Problem:
Copy every one of the lines below word for word, leaving out the pictures.

::::::::

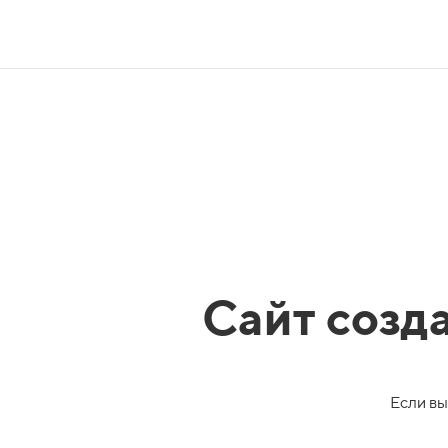
Сайт созд
Если вы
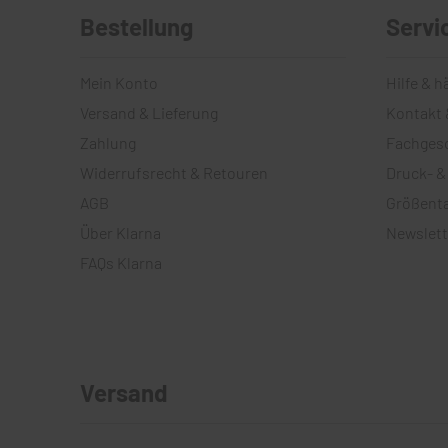
Bestellung
Servi
Mein Konto
Hilfe & h
Versand & Lieferung
Kontakt 
Zahlung
Fachges
Widerrufsrecht & Retouren
Druck- &
AGB
Größenta
Über Klarna
Newslett
FAQs Klarna
Versand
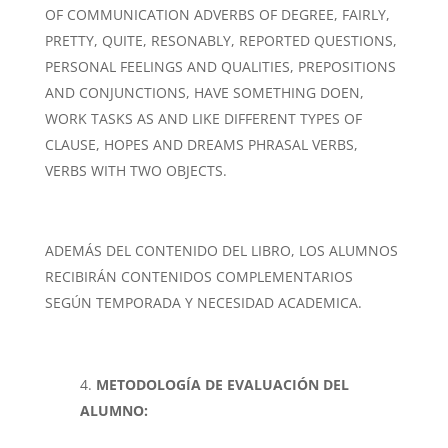
OF COMMUNICATION ADVERBS OF DEGREE, FAIRLY,
PRETTY, QUITE, RESONABLY, REPORTED QUESTIONS,
PERSONAL FEELINGS AND QUALITIES, PREPOSITIONS
AND CONJUNCTIONS, HAVE SOMETHING DOEN,
WORK TASKS AS AND LIKE DIFFERENT TYPES OF
CLAUSE, HOPES AND DREAMS PHRASAL VERBS,
VERBS WITH TWO OBJECTS.
ADEMÁS DEL CONTENIDO DEL LIBRO, LOS ALUMNOS
RECIBIRÁN CONTENIDOS COMPLEMENTARIOS
SEGÚN TEMPORADA Y NECESIDAD ACADEMICA.
METODOLOGÍA DE EVALUACIÓN DEL
ALUMNO:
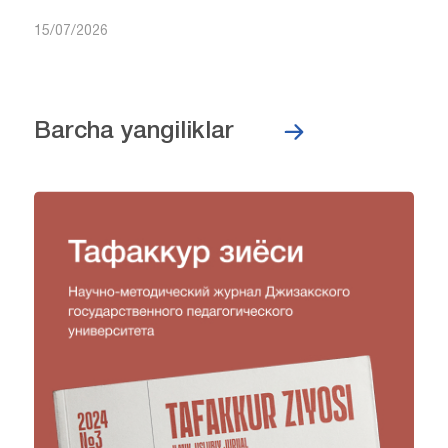
15/07/2026
Barcha yangiliklar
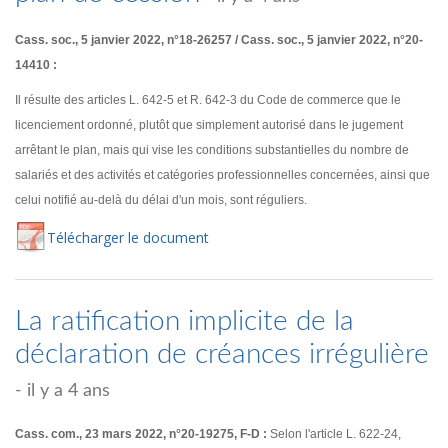
Cass. soc., 5 janvier 2022, n°18-26257 / Cass. soc., 5 janvier 2022, n°20-
14410 :
Il résulte des articles L. 642-5 et R. 642-3 du Code de commerce que le
licenciement ordonné, plutôt que simplement autorisé dans le jugement
arrêtant le plan, mais qui vise les conditions substantielles du nombre de
salariés et des activités et catégories professionnelles concernées, ainsi que
celui notifié au-delà du délai d'un mois, sont réguliers.
Té
lécharger
le document
La ratification implicite de la
déclaration de créances irrégulière
- il y a 4 ans
Cass. com., 23 mars 2022, n°20-19275, F-D :
Selon l'article L. 622-24,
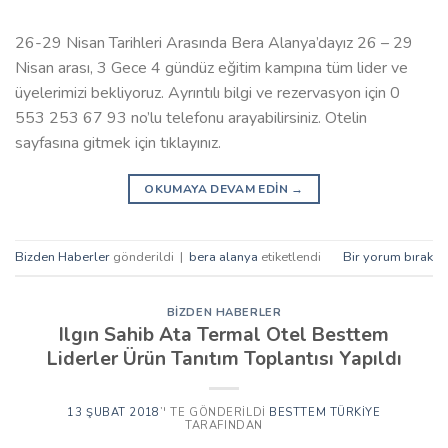
26-29 Nisan Tarihleri Arasında Bera Alanya’dayız 26 – 29
Nisan arası, 3 Gece 4 gündüz eğitim kampına tüm lider ve
üyelerimizi bekliyoruz. Ayrıntılı bilgi ve rezervasyon için 0
553 253 67 93 no’lu telefonu arayabilirsiniz. Otelin
sayfasına gitmek için tıklayınız.
OKUMAYA DEVAM EDIN
→
Bizden Haberler
gönderildi
|
bera alanya
etiketlendi
Bir yorum bırak
BIZDEN HABERLER
Ilgın Sahib Ata Termal Otel Besttem
Liderler Ürün Tanıtım Toplantısı Yapıldı
13 ŞUBAT 2018
’' TE GÖNDERILDI
BESTTEM TÜRKIYE
TARAFINDAN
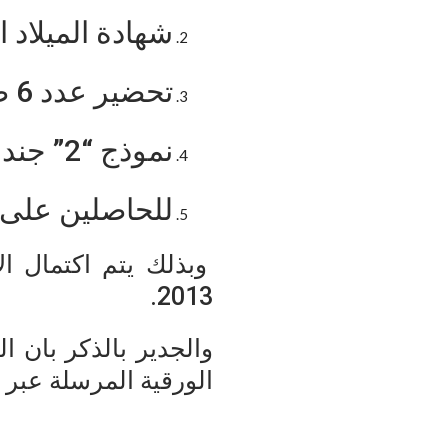
شهادة الميلاد 
تحضير عدد 6 صور شخصية للطالب .
نموذج “2” جند وذلك للطلاب الذكور ويعفى منها الإناث.
للحاصلين على 
وبذلك يتم اكتمال ال
2013.
الورقية المرسلة عبر 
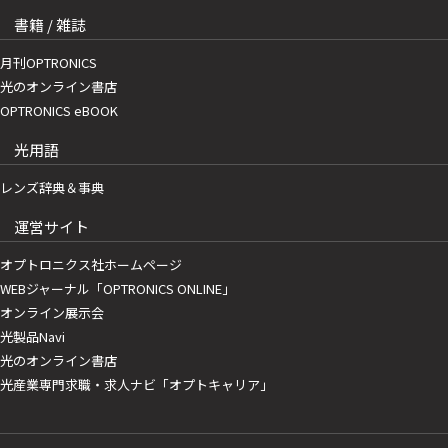
書籍 / 雑誌
月刊OPTRONICS
光のオンライン書店
OPTRONICS eBOOK
光用語
レンズ辞典＆事典
運営サイト
オプトロニクス社ホームページ
WEBジャーナル「OPTRONICS ONLINE」
オンライン展示会
光製品Navi
光のオンライン書店
光産業専門求職・求人ナビ「オプトキャリア」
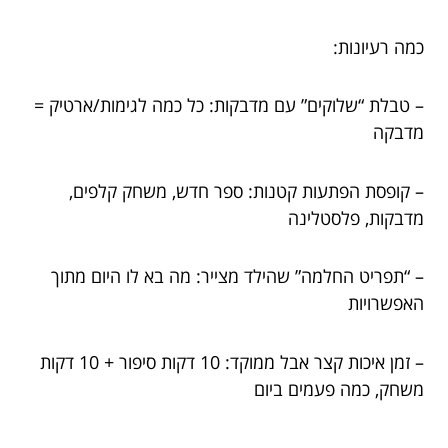
כמה רעיונות:
– טבלת “שלוקים” עם מדבקות: כל כמה לגימות/ארטיק =
מדבקה
– קופסת הפתעות קטנות: ספר חדש, משחק קלפים,
מדבקות, פלסטלינה
– “תפריט החלמה” שהילד מצייר: מה בא לו היום מתוך
האפשרויות
– זמן איכות קצר אבל ממוקד: 10 דקות סיפור + 10 דקות
משחק, כמה פעמים ביום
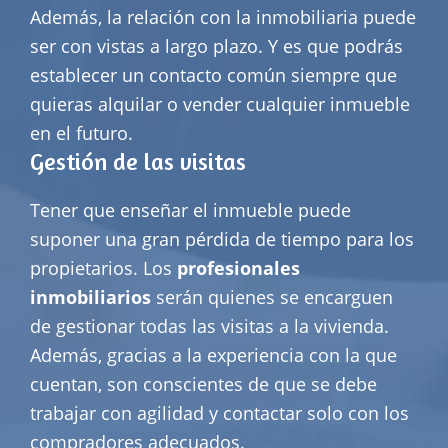
Además, la relación con la inmobiliaria puede
ser con vistas a largo plazo. Y es que podrás
establecer un contacto común siempre que
quieras alquilar o vender cualquier inmueble
en el futuro.
Gestión de las visitas
Tener que enseñar el inmueble puede
suponer una gran pérdida de tiempo para los
propietarios. Los
profesionales
inmobiliarios
serán quienes se encarguen
de gestionar todas las visitas a la vivienda.
Además, gracias a la experiencia con la que
cuentan, son conscientes de que se debe
trabajar con agilidad y contactar solo con los
compradores adecuados.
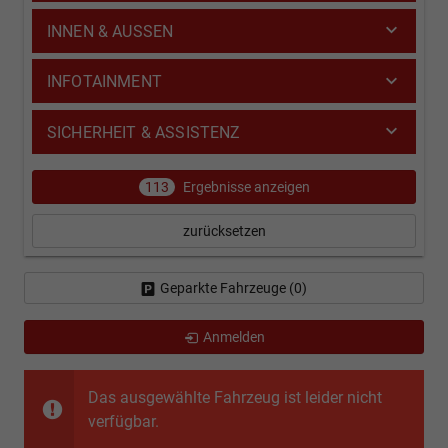
INNEN & AUSSEN
INFOTAINMENT
SICHERHEIT & ASSISTENZ
113
Ergebnisse anzeigen
zurücksetzen
Geparkte Fahrzeuge (
0
)
Anmelden
Das ausgewählte Fahrzeug ist leider nicht
verfügbar.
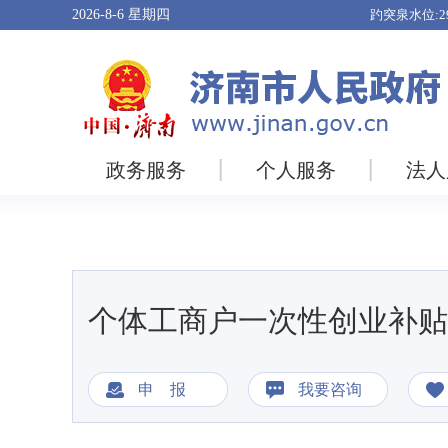
2026-8-6
星期四
政务服务
个人服务
法人
个体工商户一次性创业补贴
申 报
我要咨询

::::::::

Solved problem:
Сайт созд
Если вы
Bestellung
Servi
Mein Konto
Hilfe & h
Versand & Lieferung
Kontakt 
Zahlung
Fachges
Widerrufsrecht & Retouren
Druck- &
AGB
Größenta
Über Klarna
Newslett
FAQs Klarna
Versand
OF COMMUNICATION ADVERBS OF DEGREE, FAIRLY,
PRETTY, QUITE, RESONABLY, REPORTED QUESTIONS,
PERSONAL FEELINGS AND QUALITIES, PREPOSITIONS
AND CONJUNCTIONS, HAVE SOMETHING DOEN,
WORK TASKS AS AND LIKE DIFFERENT TYPES OF
CLAUSE, HOPES AND DREAMS PHRASAL VERBS,
VERBS WITH TWO OBJECTS.
ADEMÁS DEL CONTENIDO DEL LIBRO, LOS ALUMNOS
RECIBIRÁN CONTENIDOS COMPLEMENTARIOS
SEGÚN TEMPORADA Y NECESIDAD ACADEMICA.
METODOLOGÍA DE EVALUACIÓN DEL
ALUMNO:
15/07/2026
Barcha yangiliklar
Cass. soc., 5 janvier 2022, n°18-26257 / Cass. soc., 5 janvier 2022, n°20-
14410 :
Il résulte des articles L. 642-5 et R. 642-3 du Code de commerce que le
licenciement ordonné, plutôt que simplement autorisé dans le jugement
arrêtant le plan, mais qui vise les conditions substantielles du nombre de
salariés et des activités et catégories professionnelles concernées, ainsi que
celui notifié au-delà du délai d'un mois, sont réguliers.
Té
lécharger
le document
La ratification implicite de la
déclaration de créances irrégulière
- il y a 4 ans
Cass. com., 23 mars 2022, n°20-19275, F-D :
Selon l'article L. 622-24,
26-29 Nisan Tarihleri Arasında Bera Alanya’dayız 26 – 29
Nisan arası, 3 Gece 4 gündüz eğitim kampına tüm lider ve
üyelerimizi bekliyoruz. Ayrıntılı bilgi ve rezervasyon için 0
553 253 67 93 no’lu telefonu arayabilirsiniz. Otelin
sayfasına gitmek için tıklayınız.
OKUMAYA DEVAM EDIN
→
Bizden Haberler
gönderildi
|
bera alanya
etiketlendi
Bir yorum bırak
BIZDEN HABERLER
Ilgın Sahib Ata Termal Otel Besttem
Liderler Ürün Tanıtım Toplantısı Yapıldı
13 ŞUBAT 2018
’' TE GÖNDERILDI
BESTTEM TÜRKIYE
TARAFINDAN
شهادة الميلاد 
تحضير عدد 6 صور شخصية للطالب .
نموذج “2” جند وذلك للطلاب الذكور ويعفى منها الإناث.
للحاصلين على 
وبذلك يتم اكتمال ال
2013.
الورقية المرسلة عبر 
書籍 / 雑誌
月刊OPTRONICS
光のオンライン書店
OPTRONICS eBOOK
光用語
レンズ辞典＆事典
運営サイト
オプトロニクス社ホームページ
WEBジャーナル「OPTRONICS ONLINE」
オンライン展示会
光製品Navi
光のオンライン書店
光産業専門求職・求人ナビ「オプトキャリア」
כמה רעיונות:
– טבלת “שלוקים” עם מדבקות: כל כמה לגימות/ארטיק =
מדבקה
– קופסת הפתעות קטנות: ספר חדש, משחק קלפים,
מדבקות, פלסטלינה
– “תפריט החלמה” שהילד מצייר: מה בא לו היום מתוך
האפשרויות
– זמן איכות קצר אבל ממוקד: 10 דקות סיפור + 10 דקות
משחק, כמה פעמים ביום
Además, la relación con la inmobiliaria puede
ser con vistas a largo plazo. Y es que podrás
establecer un contacto común siempre que
quieras alquilar o vender cualquier inmueble
en el futuro.
Gestión de las visitas
Tener que enseñar el inmueble puede
suponer una gran pérdida de tiempo para los
propietarios. Los
profesionales
inmobiliarios
serán quienes se encarguen
de gestionar todas las visitas a la vivienda.
Además, gracias a la experiencia con la que
cuentan, son conscientes de que se debe
trabajar con agilidad y contactar solo con los
compradores adecuados.
INNEN & AUSSEN
INFOTAINMENT
SICHERHEIT & ASSISTENZ
113
Ergebnisse anzeigen
zurücksetzen
Geparkte Fahrzeuge (
0
)
Anmelden
Das ausgewählte Fahrzeug ist leider nicht
verfügbar.
2026-8-6
星期四
政务服务
个人服务
法人
个体工商户一次性创业补贴
申 报
我要咨询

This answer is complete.